The Cambridge American Cemetery and Memorial is a classic example. Located in Cambridge, about 60 miles north of London, it was established as a temporary military cemetery in 1943 on land donated by the University of Cambridge. The site was later selected as the only permanent American WWII military cemetery in the Great Britain.
Now it is a silent tribute to American men and women who died while stationed at military bases in England. Row after row of white headstones sweep across the landscape in an arrangement similar to the memorials in northern France. There are 3,811 grave markers, each bearing the name and military assignment of the fallen warrior whose remains rest below.
One side of the memorial is lined with a 472-foot wall of Portland stone that was quarried on the south coast of England. It is called the Tablets of the Missing, and the names of 5,126 other military personnel who were declared lost at sea or missing in action are engraved in the stone. Four statues along the wall depict an American soldier, sailor, airman and Coast Guardsman.
The teakwood doors of the Memorial Building bear bronze models of such military equipment as tanks, howitzers and naval vessels. Inside, a large map depicts each location in England where a major American unit was stationed during the war. The map also shows the principal air and sea routes used to approach Normandy on D-Day.
A few miles away in Norwich, a portion of that bustling city's new glass-walled Forum has been set aside to honor the 2nd Air Division, another group of American airmen who flew out of a nearby base. The library contains a vast collection of memorabilia and a state-of-the-art computer system helps find information about those who served.
One wall is lined with huge photographs of airmen; among them is a pilot easily recognizable by most American visitors - it's Jimmy Stewart, the beloved American actor who flew out of a nearby air base for missions over Germany during the war. Elsewhere in the library, hundreds of books, photos and insignia reflect the time when American pilots risked everything to fend off a powerful enemy.

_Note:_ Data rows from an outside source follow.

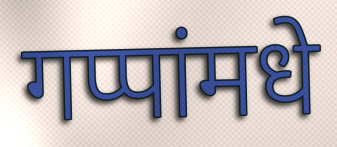
गप्पांमधेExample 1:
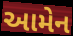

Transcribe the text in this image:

આમેન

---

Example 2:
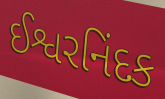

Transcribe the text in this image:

ઈશ્વરનિંદક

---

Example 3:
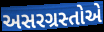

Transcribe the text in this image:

અસરગ્રસ્તોએ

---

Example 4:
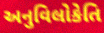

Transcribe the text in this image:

અનુવિલોકેતિ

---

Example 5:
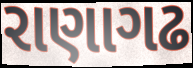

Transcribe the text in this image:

રાણાગઢ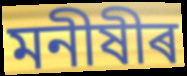
মনীষীৰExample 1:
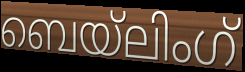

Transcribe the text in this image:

ബെയ്ലിംഗ്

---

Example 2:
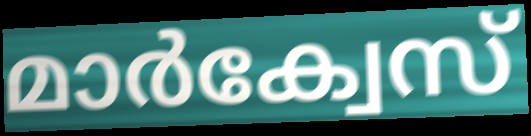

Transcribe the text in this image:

മാർക്വേസ്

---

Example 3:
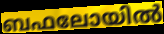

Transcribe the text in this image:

ബഫലോയിൽ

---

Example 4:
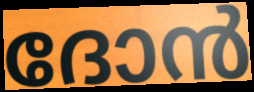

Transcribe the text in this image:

ദോൻ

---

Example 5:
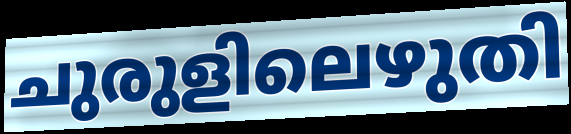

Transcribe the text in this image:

ചുരുളിലെഴുതിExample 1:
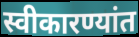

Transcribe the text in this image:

There were at least 12 air bases spread across Norfolk and Suffolk counties during the war. Only traces remain now. Some have been converted to commercial uses; others have been plowed under so they can be used for agriculture. But near the former entrances of each base, there stands a memorial plaque that tells some of the base's individual history. They're not easy to find, but locating them can be a pleasant day's journey into northeastern England's beautiful countryside.